* _Record extracts_:
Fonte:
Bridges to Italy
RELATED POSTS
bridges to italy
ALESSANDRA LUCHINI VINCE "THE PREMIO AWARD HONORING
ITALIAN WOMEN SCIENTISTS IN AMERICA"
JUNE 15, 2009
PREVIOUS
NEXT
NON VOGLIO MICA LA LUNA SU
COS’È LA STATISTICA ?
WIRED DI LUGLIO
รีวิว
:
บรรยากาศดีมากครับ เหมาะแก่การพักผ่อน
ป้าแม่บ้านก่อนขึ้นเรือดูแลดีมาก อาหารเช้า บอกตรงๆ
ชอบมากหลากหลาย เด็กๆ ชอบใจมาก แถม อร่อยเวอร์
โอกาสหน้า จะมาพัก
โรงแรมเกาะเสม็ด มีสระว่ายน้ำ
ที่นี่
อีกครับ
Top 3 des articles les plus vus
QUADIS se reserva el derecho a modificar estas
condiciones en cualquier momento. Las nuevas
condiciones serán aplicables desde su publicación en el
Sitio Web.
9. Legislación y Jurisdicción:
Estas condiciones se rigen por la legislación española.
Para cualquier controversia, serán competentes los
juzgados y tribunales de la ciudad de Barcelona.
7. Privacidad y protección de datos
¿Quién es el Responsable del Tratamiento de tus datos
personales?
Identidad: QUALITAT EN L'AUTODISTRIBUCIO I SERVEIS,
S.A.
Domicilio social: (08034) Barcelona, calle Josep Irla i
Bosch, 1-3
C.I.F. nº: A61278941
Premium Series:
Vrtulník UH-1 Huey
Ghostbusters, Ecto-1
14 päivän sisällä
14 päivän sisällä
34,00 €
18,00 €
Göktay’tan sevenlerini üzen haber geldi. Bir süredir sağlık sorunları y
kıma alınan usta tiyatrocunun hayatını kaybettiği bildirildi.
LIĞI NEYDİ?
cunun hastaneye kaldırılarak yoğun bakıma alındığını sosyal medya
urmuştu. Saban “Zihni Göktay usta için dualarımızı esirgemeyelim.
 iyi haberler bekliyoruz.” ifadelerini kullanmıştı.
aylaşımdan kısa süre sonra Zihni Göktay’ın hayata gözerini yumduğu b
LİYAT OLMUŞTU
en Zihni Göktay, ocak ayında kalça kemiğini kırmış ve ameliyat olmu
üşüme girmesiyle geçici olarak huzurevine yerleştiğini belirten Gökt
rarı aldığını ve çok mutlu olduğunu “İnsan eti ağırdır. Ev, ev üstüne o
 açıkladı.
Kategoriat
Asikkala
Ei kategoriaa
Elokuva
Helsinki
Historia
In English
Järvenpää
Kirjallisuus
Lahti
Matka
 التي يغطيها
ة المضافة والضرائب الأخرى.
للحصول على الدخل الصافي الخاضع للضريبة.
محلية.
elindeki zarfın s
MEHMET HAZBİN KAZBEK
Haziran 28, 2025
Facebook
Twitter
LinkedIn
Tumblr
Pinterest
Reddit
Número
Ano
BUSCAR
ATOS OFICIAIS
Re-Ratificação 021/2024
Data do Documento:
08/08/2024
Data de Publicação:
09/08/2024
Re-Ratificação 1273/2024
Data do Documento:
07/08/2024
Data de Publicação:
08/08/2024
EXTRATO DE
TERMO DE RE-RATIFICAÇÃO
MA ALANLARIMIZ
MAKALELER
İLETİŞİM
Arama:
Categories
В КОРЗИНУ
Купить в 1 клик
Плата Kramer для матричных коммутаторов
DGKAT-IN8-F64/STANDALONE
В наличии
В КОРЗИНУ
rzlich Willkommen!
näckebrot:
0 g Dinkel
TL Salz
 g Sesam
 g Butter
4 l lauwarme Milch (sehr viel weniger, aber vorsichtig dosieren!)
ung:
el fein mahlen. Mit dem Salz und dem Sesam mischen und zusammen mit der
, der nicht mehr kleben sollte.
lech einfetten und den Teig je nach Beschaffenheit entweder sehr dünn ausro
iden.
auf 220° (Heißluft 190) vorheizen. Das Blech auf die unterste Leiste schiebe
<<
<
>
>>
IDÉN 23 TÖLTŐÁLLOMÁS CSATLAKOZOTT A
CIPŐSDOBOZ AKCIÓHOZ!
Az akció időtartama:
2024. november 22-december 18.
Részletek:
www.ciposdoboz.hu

* _What you need to do_: Every line with the string "Göktay" in the material should be returned.

* _Answer to this exercise_:
Göktay’tan sevenlerini üzen haber geldi. Bir süredir sağlık sorunları y
urmuştu. Saban “Zihni Göktay usta için dualarımızı esirgemeyelim.
aylaşımdan kısa süre sonra Zihni Göktay’ın hayata gözerini yumduğu b
en Zihni Göktay, ocak ayında kalça kemiğini kırmış ve ameliyat olmu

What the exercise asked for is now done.